Versioning code is standard practice in all software domains including machine learning. However, there are nuanced but important differences between how traditional software is developed, versioned, and deployed compared to data science. Consider the typical workflows illustrated below with a traditional software development process in yellow and a machine learning development process in purple:
Both types of workflows start a path from prototyping to deployment in similar places - with developing code, likely in an IDE or text editor. Often, local testing is performed before submitting a pull request in the team’s version control system. The request is reviewed and thoroughly tested with a CI/CD process before being deployed.
Tracking the whole lifecycle of a project is not easy, in particular when many disparate systems are involved. After decades of trial and error, traditional software engineering is starting to have solid patterns of this, often accomplished by structuring all tracking around Git - hence the term GitOps.
In the case of machine learning, these steps are often not sufficient for ensuring that the system works correctly in all circumstances. To increase our confidence of correctness, additional steps, such as backtesting and A/B testing are needed, often followed by further iterations of tuning the system. Even after implementing these steps, the nature of machine learning and constantly changing data make it harder to produce systems we are fully confident in.
Iterative Development Processes in Machine Learning
The development process of machine learning is rooted in experimentation. Compared to traditional software engineering where it is possible to review and validate the correctness of a piece of code, data science is more empirical. It is hard to know in advance what data set versions and models yield the best results, which necessitates highly iterative development. It isn’t always clear in which order the steps should be done or when the data is sufficiently prepared for modeling. Observations during modeling and deployment phases may require further iteration in the data and modeling phases. In short, it takes a longer time and more iterations to convince ourselves that an ML system works correctly compared to a traditional software system. This has implications to how ML systems should be versioned. As a starting point, it is a good idea to use version control systems like Git for code and CI/CD systems to automate workflows but the non-linearity and interdependency of data and modeling phases of ML add new versioning considerations.

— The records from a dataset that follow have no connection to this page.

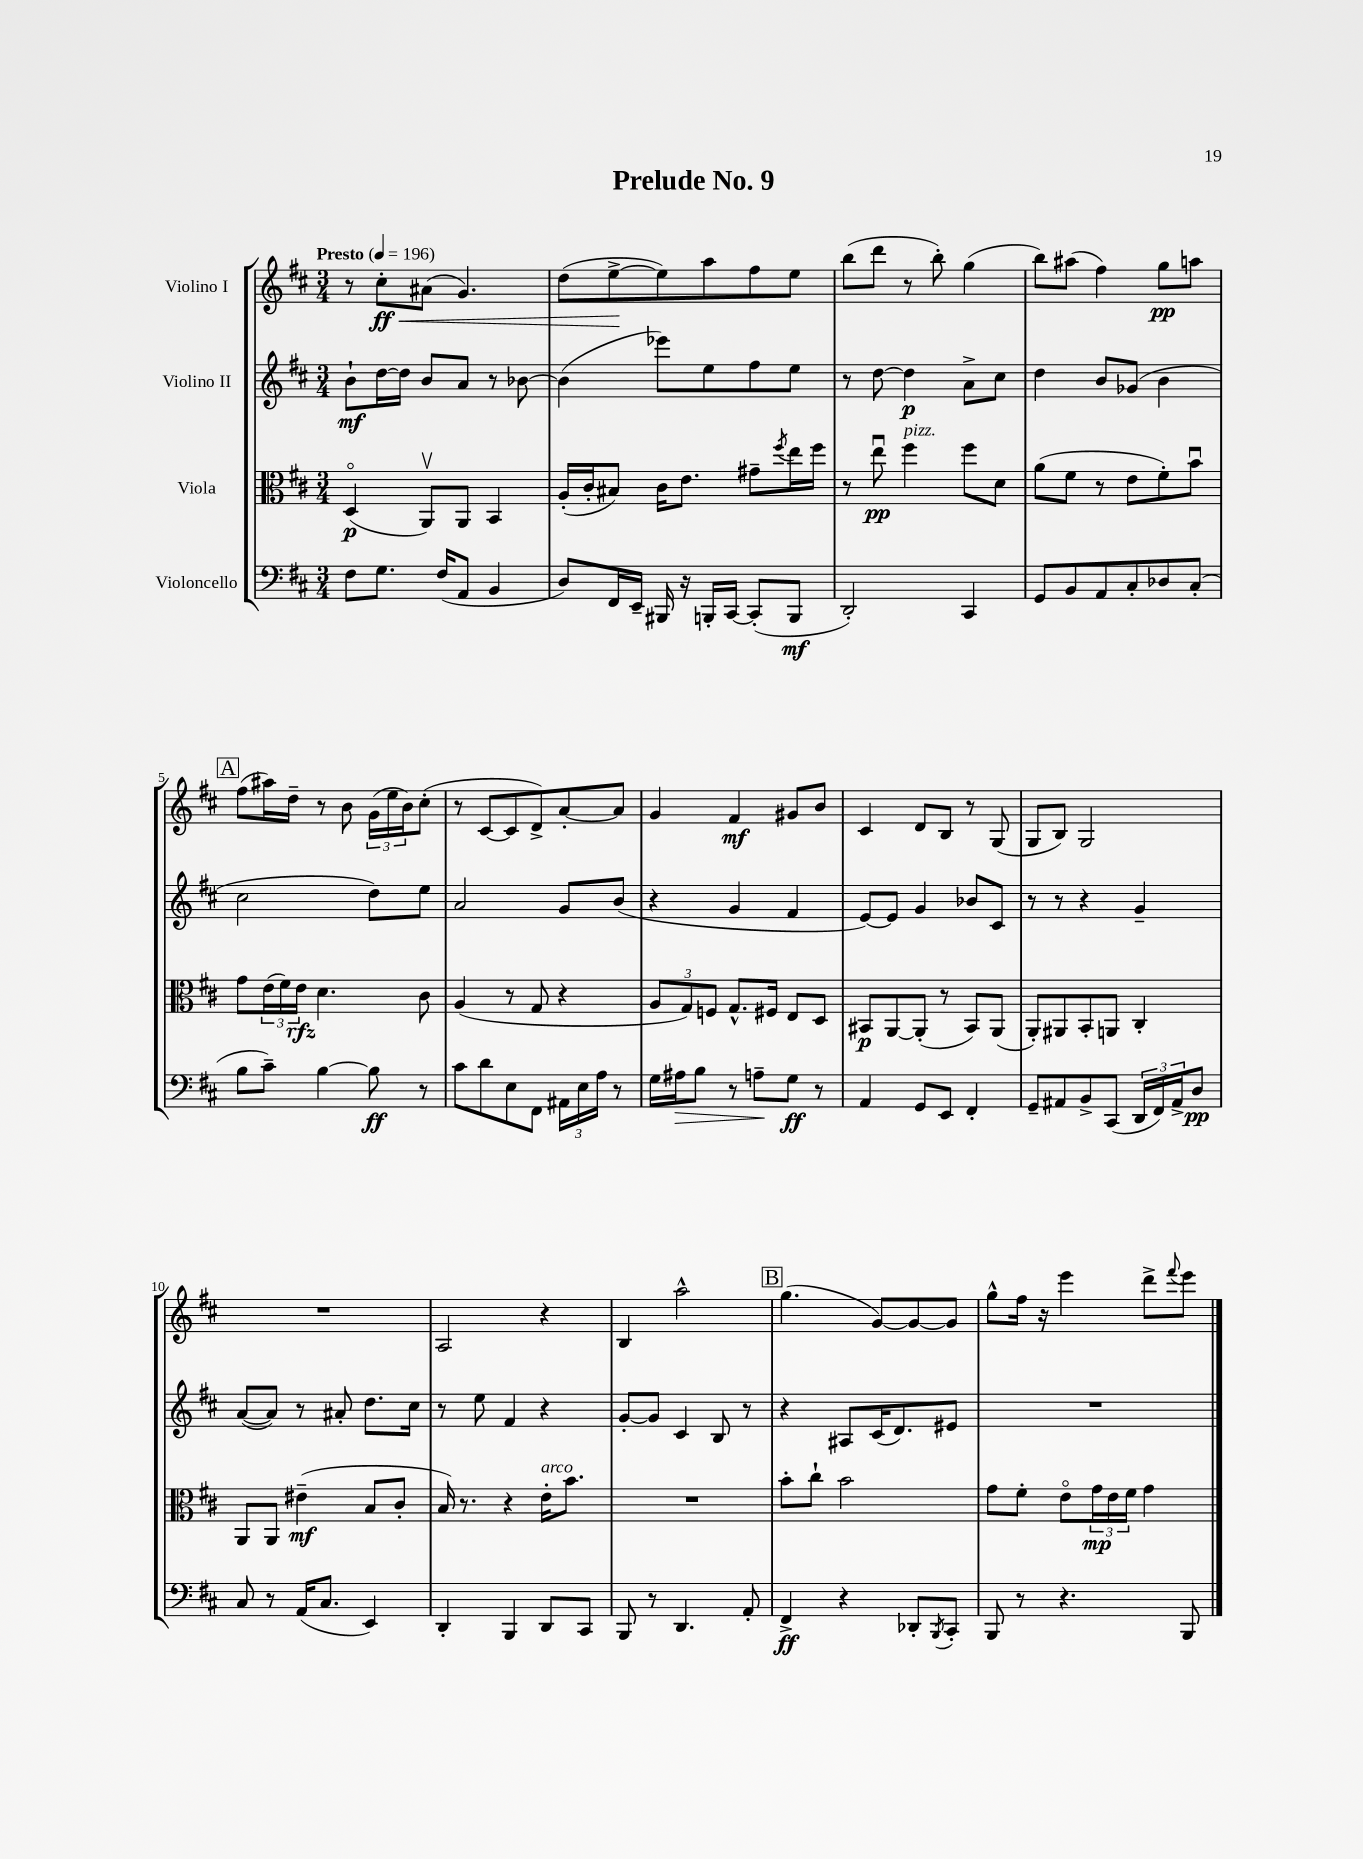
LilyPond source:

\header { title = "Prelude No. 9" }
<<
\new StaffGroup <<
\new Staff = "s0" \with { instrumentName = "Violino I" } {
    \clef treble \key d \major \numericTimeSignature \time 3/4 \tempo "Presto" 4 = 196
    r8 cis''8-.\ff\< ais'8( g'4.) |
    d''8( e''8~->\! e''8) a''8 fis''8 e''8 |
    b''8( d'''8 r8 b''8-.) g''4( |
    b''8) ais''8( fis''4) g''8\pp a''8 |
    \mark \markup { \box "A" } fis''8( ais''16) d''16-- r8 b'8 \tuplet 3/2 { g'16( e''16 b'16) } cis''8-.( |
    r8 cis'8~ cis'8 d'8->) a'8~-. a'8 |
    g'4 fis'4\mf gis'8 b'8 |
    cis'4 d'8 b8 r8 g8( |
    g8 b8) g2 |
    R2. |
    a2 r4 |
    b4 a''2-^ |
    \mark \markup { \box "B" } g''4.( g'8~) g'8~ g'8 |
    g''8-^ fis''16 r16 e'''4 d'''8-> \appoggiatura { fis'''8 } e'''8 \bar "|." |
}
\new Staff = "s1" \with { instrumentName = "Violino II" } {
    \clef treble \key d \major \numericTimeSignature \time 3/4
    b'8-!\mf d''16~ d''16 b'8 a'8 r8 bes'8~ |
    bes'4( ees'''8) e''8 fis''8 e''8 |
    r8 d''8~ d''4\p a'8-> cis''8 |
    d''4 b'8 ges'8( b'4 |
    \mark \markup { \box "A" } cis''2 d''8) e''8 |
    a'2 g'8 b'8( |
    r4 g'4 fis'4 |
    e'8~) e'8 g'4 bes'8 cis'8 |
    r8 r8 r4 g'4-- |
    a'8~( a'8) r8 ais'8-. d''8. cis''16 |
    r8 e''8 fis'4 r4 |
    g'8~-. g'8 cis'4 b8 r8 |
    \mark \markup { \box "B" } r4 ais8 cis'16( d'8.) eis'8 |
    R2. \bar "|." |
}
\new Staff = "s2" \with { instrumentName = "Viola" } {
    \clef alto \key d \major \numericTimeSignature \time 3/4
    d4\flageolet\p( a,8\upbow) a,8 b,4 |
    a16-.( cis'16-. bis8) cis'16 e'8. gis'8-- \acciaccatura { fis''8 } e''16 fis''16 |
    r8 e''8\downbow\pp fis''4^\markup { \italic "pizz." } fis''8 d'8 |
    a'8( fis'8 r8 e'8 fis'8-.) b'8\downbow |
    \mark \markup { \box "A" } g'8 \tuplet 3/2 { e'16( fis'16) e'16\rfz } d'4. cis'8 |
    a4( r8 g8 r4 |
    \tuplet 3/2 { a8 g8) f8 } g8.-^ fis16 e8 d8 |
    bis,8\p a,8~ a,8-.( r8 bis,8) a,8( |
    a,8-.) ais,8 b,8-. a,8 cis4-. |
    a,8 a,8 eis'4--\mf( b8 cis'8-. |
    b16) r8. r4 e'16-.^\markup { \italic "arco" } b'8. |
    R2. |
    \mark \markup { \box "B" } b'8-. cis''8-! b'2 |
    g'8 fis'8-. e'8\flageolet \tuplet 3/2 { g'16\mp e'16 fis'16 } g'4 \bar "|." |
}
\new Staff = "s3" \with { instrumentName = "Violoncello" } {
    \clef bass \key d \major \numericTimeSignature \time 3/4
    fis8 g8. fis16( a,8 b,4 |
    d8) fis,16 e,16-- bis,,16 r16 b,,16-. cis,16~ cis,8-.( b,,8\mf |
    d,2-.) cis,4 |
    g,8 b,8 a,8 cis8-. des8 cis8-.( |
    \mark \markup { \box "A" } b8 cis'8--) b4~ b8\ff r8 |
    cis'8 d'8 e8 fis,8 \tuplet 3/2 { ais,16 e16 a16 } r8 |
    g16 ais16\> b8 r8 a8--\! g8\ff r8 |
    a,4 g,8 e,8 fis,4-. |
    g,8-- ais,8 b,8-> cis,8( \tuplet 3/2 { d,16 fis,16) ais,16-> } d8\pp |
    cis8 r8 a,16( cis8. e,4) |
    d,4-. b,,4 d,8 cis,8 |
    b,,8 r8 d,4. a,8-. |
    \mark \markup { \box "B" } fis,4->\ff r4 des,8-. \acciaccatura { b,,8 } cis,8-. |
    b,,8 r8 r4. b,,8 \bar "|." |
}
>>
>>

Versioning Models and Model Registries
An ML model is a combination of code and data. The code expresses the model architecture and often the training code that is used to fit the model. The data includes the parameters of a trained model, and possibly hyperparameters needed for training the model. The code can be versioned in a version control system like Git, and models with their parameters can be serialized e.g. as Metaflow artifacts which are stored and versioned automatically. Besides tracking the models themselves, we should track the state of the development and deployment process. For instance, machine learning deployment strategies lead to many model versions being deployed in production concurrently. This makes it important to catalog model versions somewhere they can be easily discovered and deployed into the production environment.

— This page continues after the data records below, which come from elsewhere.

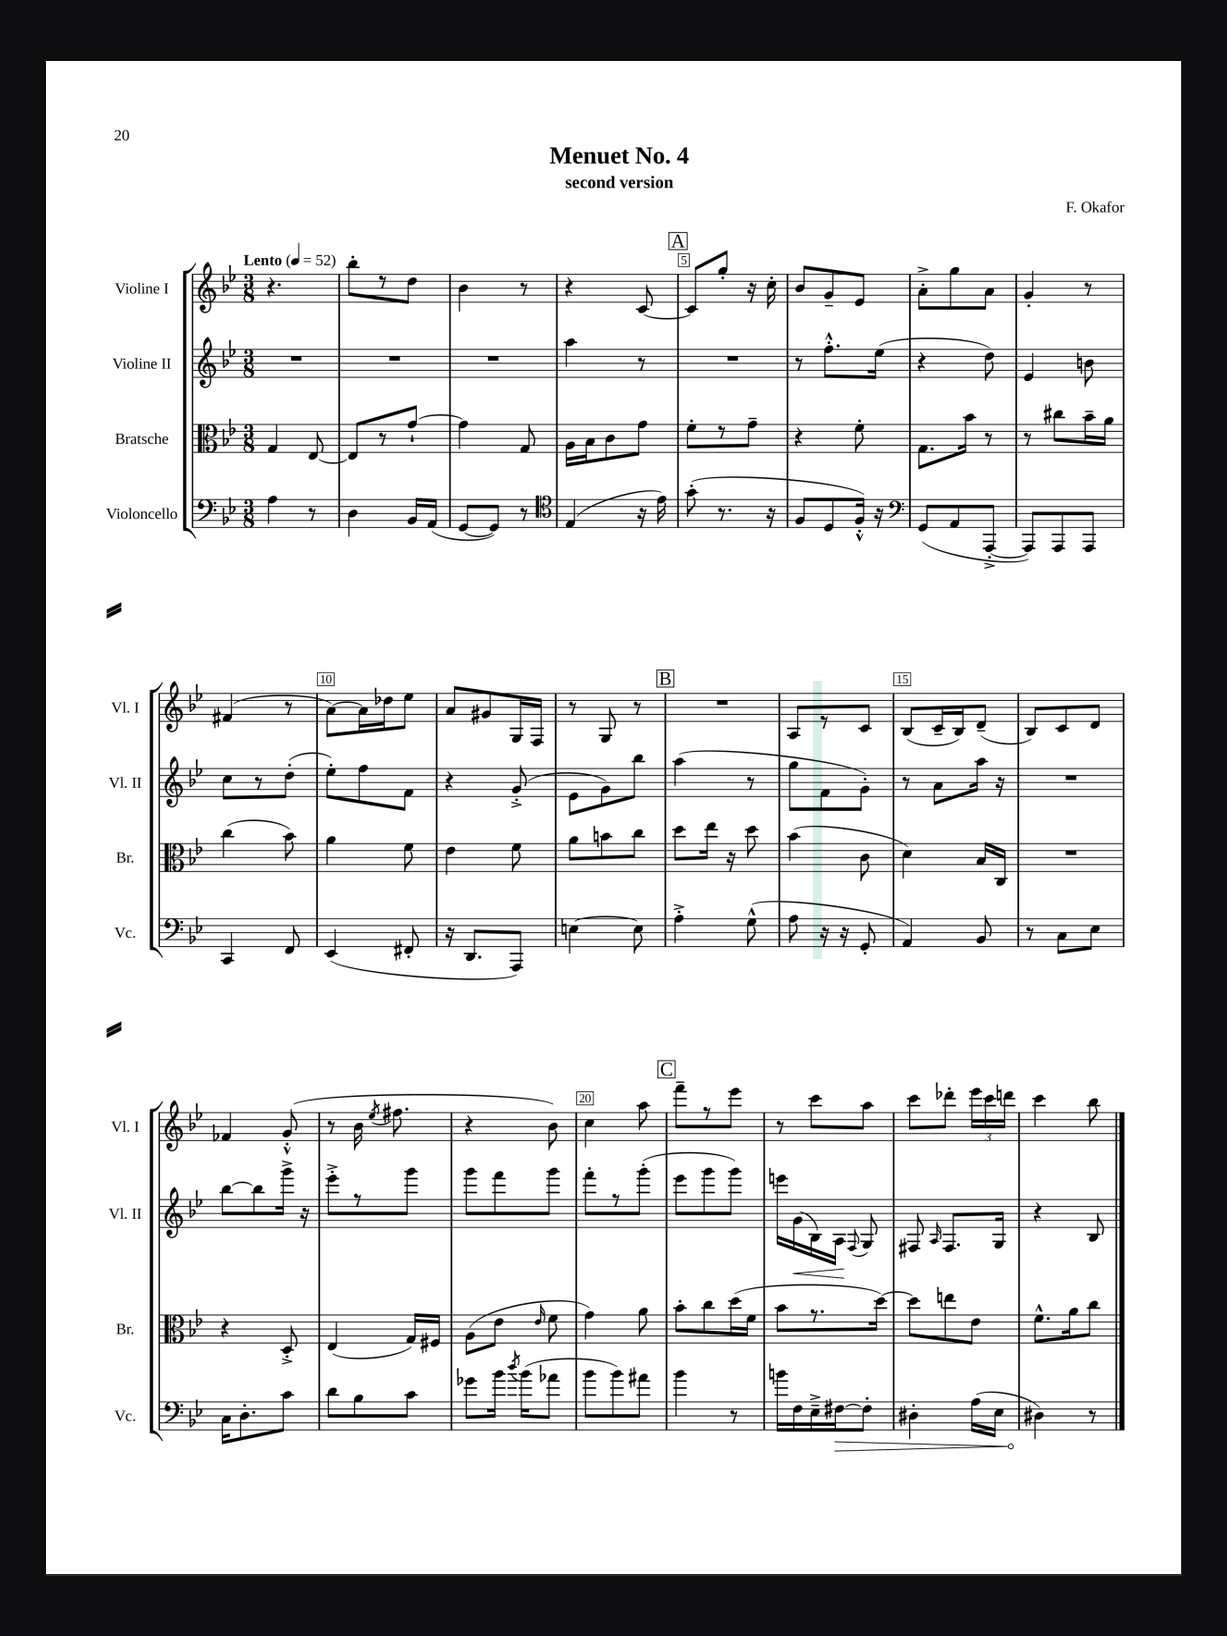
\header { title = "Menuet No. 4" composer = "F. Okafor" subtitle = "second version" }
<<
\new StaffGroup <<
\new Staff = "s0" \with { instrumentName = "Violine I" shortInstrumentName = "Vl. I" } {
    \clef treble \key bes \major \numericTimeSignature \time 3/8 \tempo "Lento" 4 = 52
    \autoBeamOff r4. |
    bes''8[-. r8 d''8] |
    bes'4 r8 |
    r4 c'8~ |
    \mark \markup { \box "A" } c'8[ g''8]-. r16 c''16-. |
    bes'8[ g'8-- ees'8] |
    a'8[-.-> g''8 a'8] |
    g'4-. r8 |
    fis'4( r8 |
    a'8[~) a'16 des''16 ees''8] |
    a'8[ gis'8 g16 f16] |
    r8 g8 r8 |
    \mark \markup { \box "B" } R4. |
    a8[ r8 c'8] |
    bes8[( c'16-- bes16) d'8]--( |
    bes8[) c'8 d'8] |
    fes'4 g'8-.-^( |
    r8 bes'16 \acciaccatura { ees''8 } fis''8. |
    r4 bes'8) |
    c''4 a''8 |
    \mark \markup { \box "C" } f'''8[-- r8 ees'''8] |
    r8 c'''8[ a''8] |
    c'''8[ des'''8]-. \tuplet 3/2 { ees'''16[ c'''16 d'''16] } |
    c'''4 bes''8 \bar "|." |
}
\new Staff = "s1" \with { instrumentName = "Violine II" shortInstrumentName = "Vl. II" } {
    \clef treble \key bes \major \numericTimeSignature \time 3/8
    \autoBeamOff R4. |
    R4. |
    R4. |
    a''4 r8 |
    \mark \markup { \box "A" } R4. |
    r8 f''8.[-.-^ ees''16]( |
    r4 d''8) |
    ees'4 b'8 |
    c''8[ r8 d''8]-.( |
    ees''8[-.) f''8 f'8] |
    r4 g'8-.->( |
    ees'8[ g'8) bes''8] |
    \mark \markup { \box "B" } a''4( r8 |
    g''8[ f'8 g'8]-.) |
    r8 a'8[ a''16] r16 |
    R4. |
    bes''8[~ bes''8 g'''16]-> r16 |
    ees'''8[-.-> r8 g'''8] |
    g'''8[ f'''8 g'''8] |
    f'''8[-. r8 g'''8]-.( |
    \mark \markup { \box "C" } ees'''8[ g'''8 g'''8]) |
    e'''16[ g'16\<( bes16) a16]\! \appoggiatura { f8 } g8 |
    fis8 \grace { a16 } fis8.[ g16] |
    r4 bes8 \bar "|." |
}
\new Staff = "s2" \with { instrumentName = "Bratsche" shortInstrumentName = "Br." } {
    \clef alto \key bes \major \numericTimeSignature \time 3/8
    \autoBeamOff g4 ees8~ |
    ees8[ r8 g'8]~-! |
    g'4 g8 |
    a16[ bes16 c'8 g'8] |
    \mark \markup { \box "A" } f'8[-. r8 g'8]-- |
    r4 f'8-. |
    g8.[ bes'16] r8 |
    r8 cis''8[ bes'16-- a'16] |
    c''4( bes'8) |
    a'4 f'8 |
    ees'4 f'8 |
    a'8[ b'8 c''8] |
    \mark \markup { \box "B" } d''8[ ees''16] r16 d''8 |
    bes'4( c'8 |
    d'4) bes16[ c16] |
    R4. |
    r4 d8-.-> |
    ees4( g16[) fis16] |
    a8[( ees'8] \grace { ees'16 } f'8 |
    g'4) a'8 |
    \mark \markup { \box "C" } bes'8[-. c''8 d''16( f'16] |
    bes'8[ r8. d''16]~) |
    d''8[ e''8 ees'8] |
    f'8.[-^ a'16 c''8] \bar "|." |
}
\new Staff = "s3" \with { instrumentName = "Violoncello" shortInstrumentName = "Vc." } {
    \clef bass \key bes \major \numericTimeSignature \time 3/8
    \autoBeamOff a4 r8 |
    d4 bes,16[ a,16]( |
    g,8[~ g,8]) r8 |
    \clef tenor ees4( r16 ees'16) |
    \mark \markup { \box "A" } g'8-.( r8. r16 |
    f8[ d8 f16]-.-^) r16 |
    \clef bass g,8[( a,8 a,,8]~-.-> |
    a,,8[) a,,8 a,,8] |
    c,4 f,8 |
    ees,4( fis,8-. |
    r16 d,8.[ a,,8]) |
    e4~ e8 |
    \mark \markup { \box "B" } a4-.-> g8-^( |
    a8 r16 r16 g,8-. |
    a,4) bes,8 |
    r8 c8[ ees8] |
    c16[ d8.-. c'8] |
    d'8[ bes8 c'8] |
    ges'8[ bes'16] \acciaccatura { d''8 } bes'16[( aes'8] |
    bes'8[ bes'8) ais'8] |
    \mark \markup { \box "C" } bes'4 r8 |
    b'16[ f16 ees16---> \once \override Hairpin.circled-tip = ##t fis16~\> fis8]-. |
    dis4-. a16[( ees16] |
    dis4\!) r8 \bar "|." |
}
>>
>>
\layout { \context { \Score \override BarNumber.break-visibility = ##(#f #t #t) barNumberVisibility = #(every-nth-bar-number-visible 5) \override BarNumber.stencil = #(make-stencil-boxer 0.1 0.3 ly:text-interface::print) } }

The term model registry describes a system where deployable model versions are recorded. The registry might also include information about how to deploy models or metadata like what lifecycle stage a model is in. When a model produces subpar or unexpected results in production, it is important to know which model exactly produced the results, and how and when the model itself was produced, which is the information that a model registry can help to provide The model registry can be provided by the deployment tool of your choice, you can install a separate service for it, or you can rely on Metaflow’s artifacts to track the lineage of models and keep deployments organized.